Sometimes people that don’t want to be alone and did not do anything to end up alone end up that way. I fully believe that I am cursed.
i always say i don’t like to be around people i don’t know, its true i hate being in area with a large amount of people that i don’t know. if i am with someone i can handle it a lot easier. i don’t go out and party, a lot of people state that is my problem. i just don’t like going out and getting drunk. also i live in a smaller town that really doesn’t have much to offer in opportunities to go out and do things. i love reading books playing video games, but i miss having that hang out i did back in college i could go and just relax and see all my friends and be happy. i am not a fan of larger cities i am an oldskool small town dude. However i’m also use to being close to family and friends i could always count on. i have been on my own for quite some time now and i have never been in one place for very long.

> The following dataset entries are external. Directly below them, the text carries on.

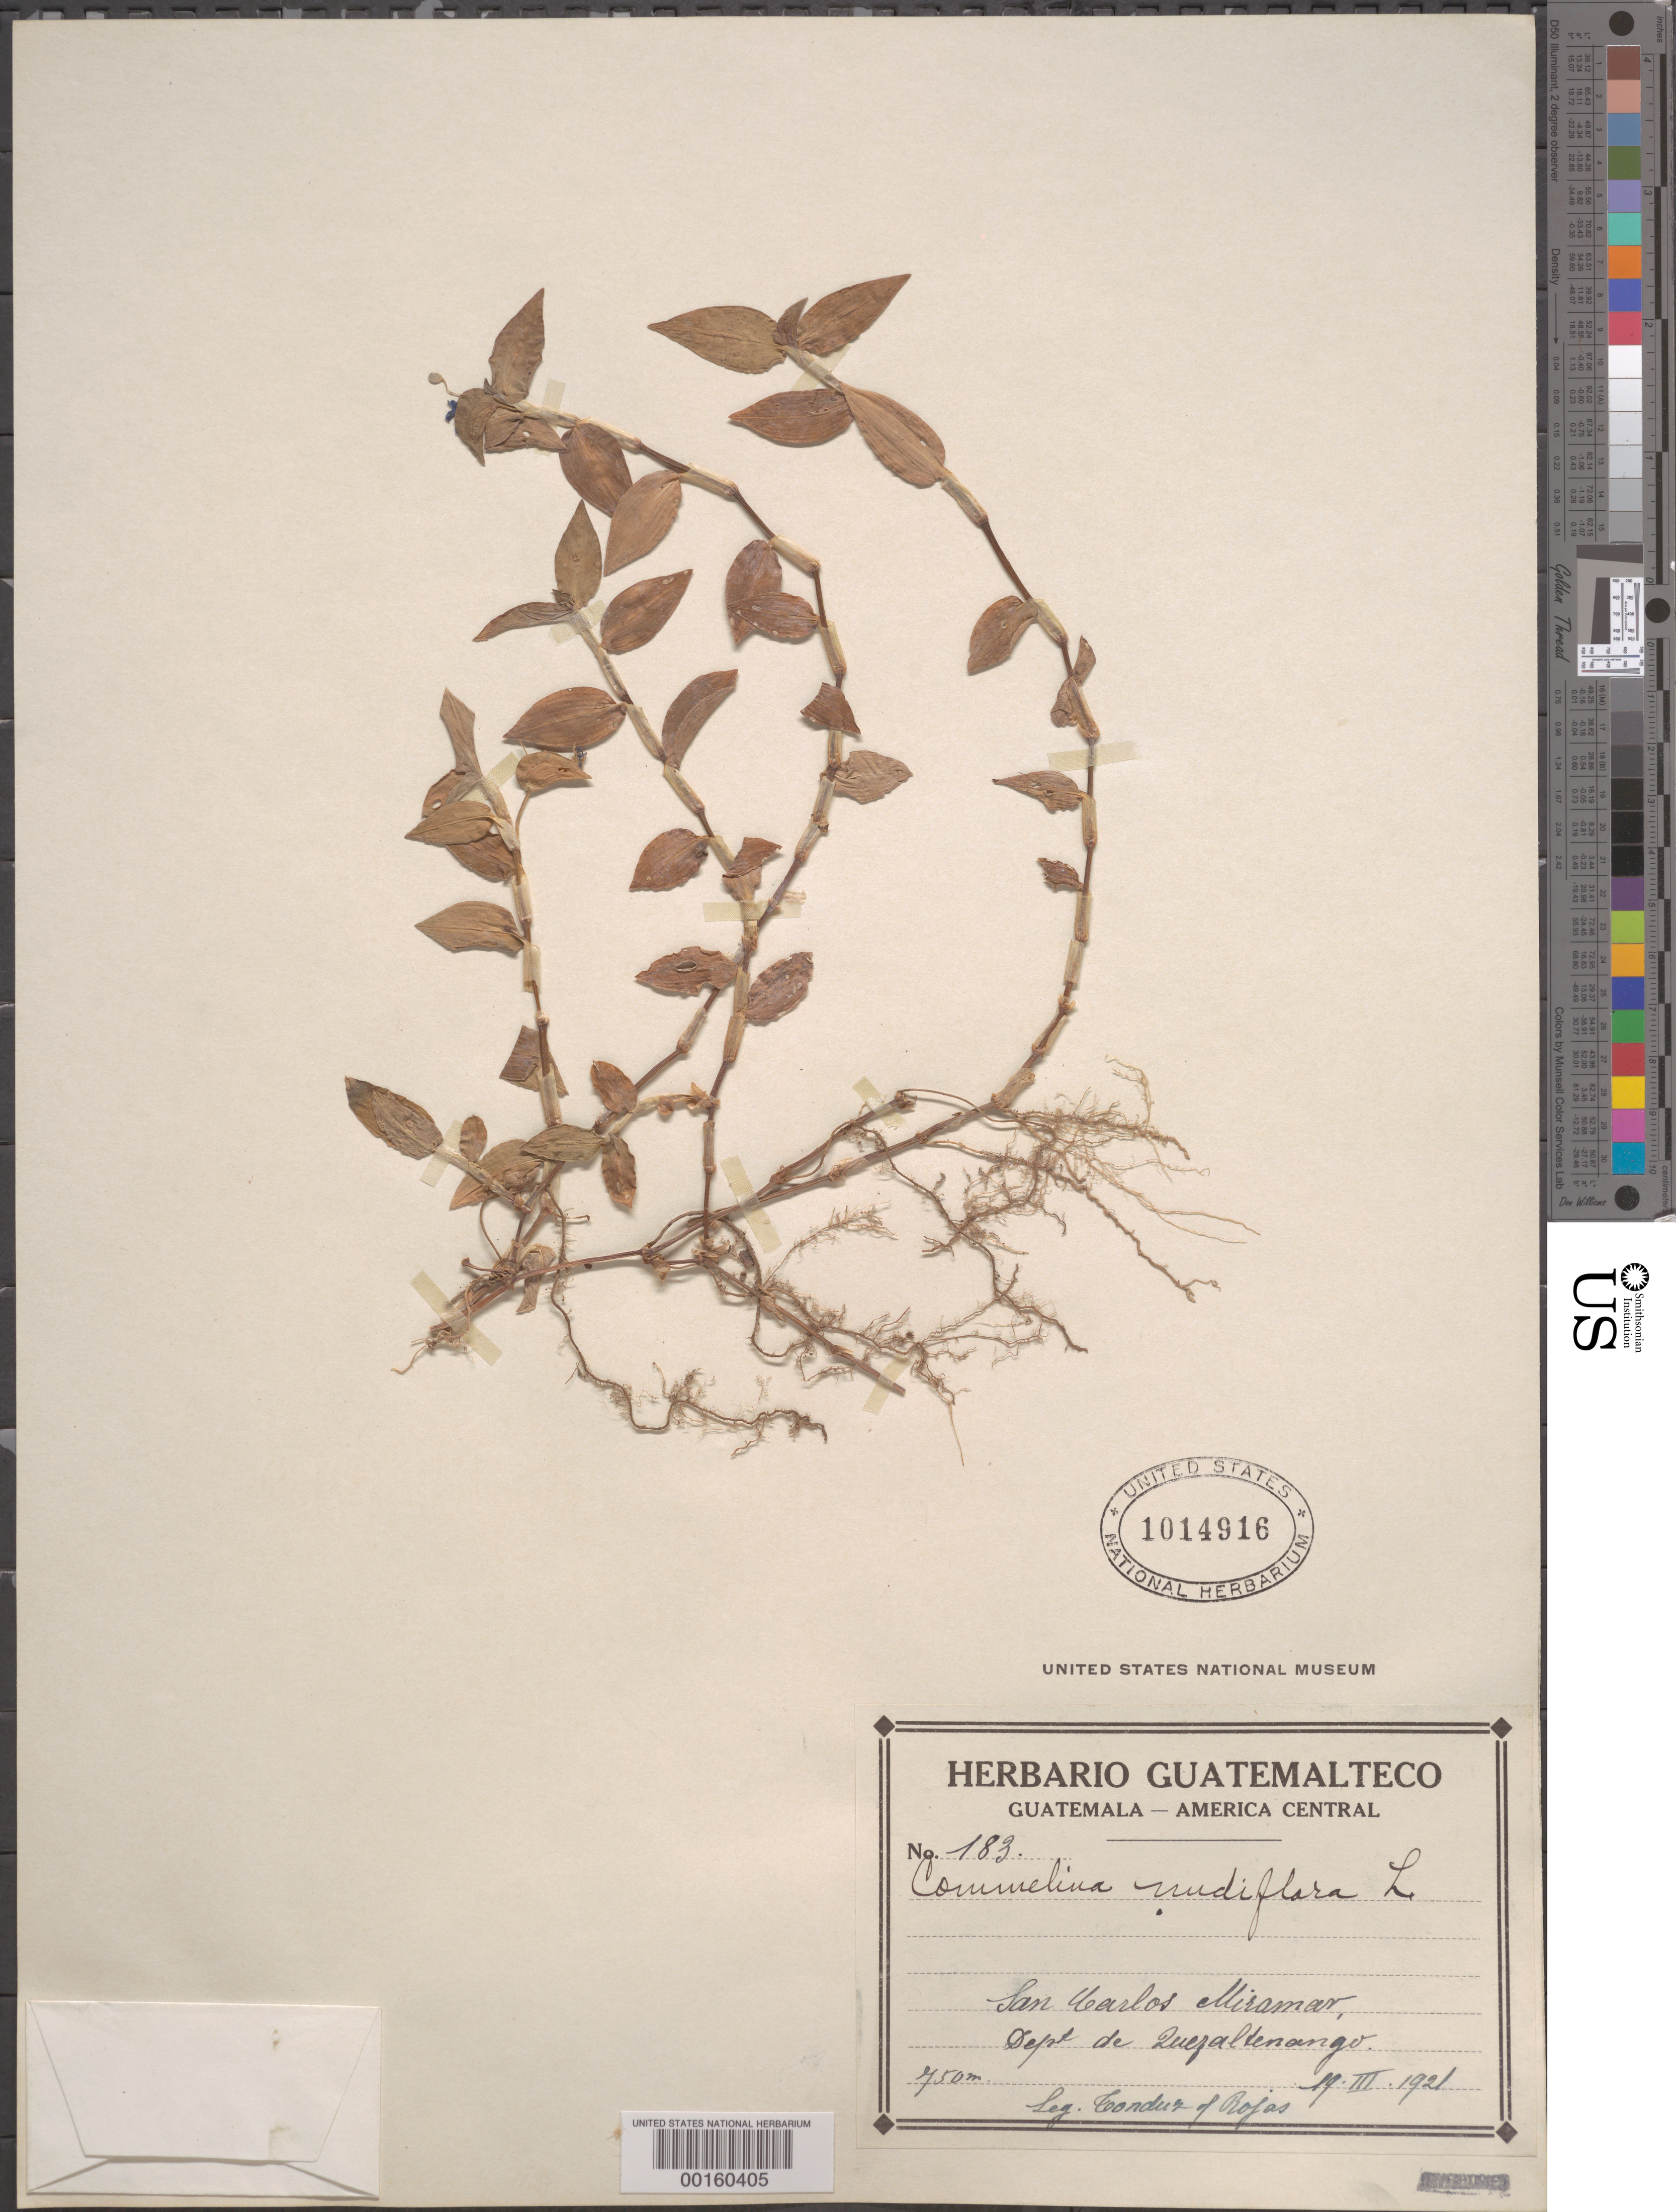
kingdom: Plantae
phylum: Tracheophyta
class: Liliopsida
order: Commelinales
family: Commelinaceae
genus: Commelina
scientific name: Commelina diffusa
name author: Burm. f.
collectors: C. Rojas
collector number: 183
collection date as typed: Mar 1921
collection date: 1921-03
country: Guatemala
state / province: Quetzaltenango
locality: San Carlos Miramar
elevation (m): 750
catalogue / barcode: US 1014916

no matter where i’ve been something always happens that causes either me to move or start a new path and i just get further and further away from people i know. i get depressed and you get to read a blog post about it. this is my daily routine…
get up, get dressed, walk the dogs, go to work, come home, walk dogs, play a video game maybe, go to bed; and repeat.
and life is kind of stressful and sometime is wish i had someone to talk to at the end of the day. when people come along and say God doesn’t want you to be alone… well why won’t he answer my prayers? my faith has be rocked several times and its just hard to have faith in times like i’m having now . if i am meant to be happy why is it i can not be happy?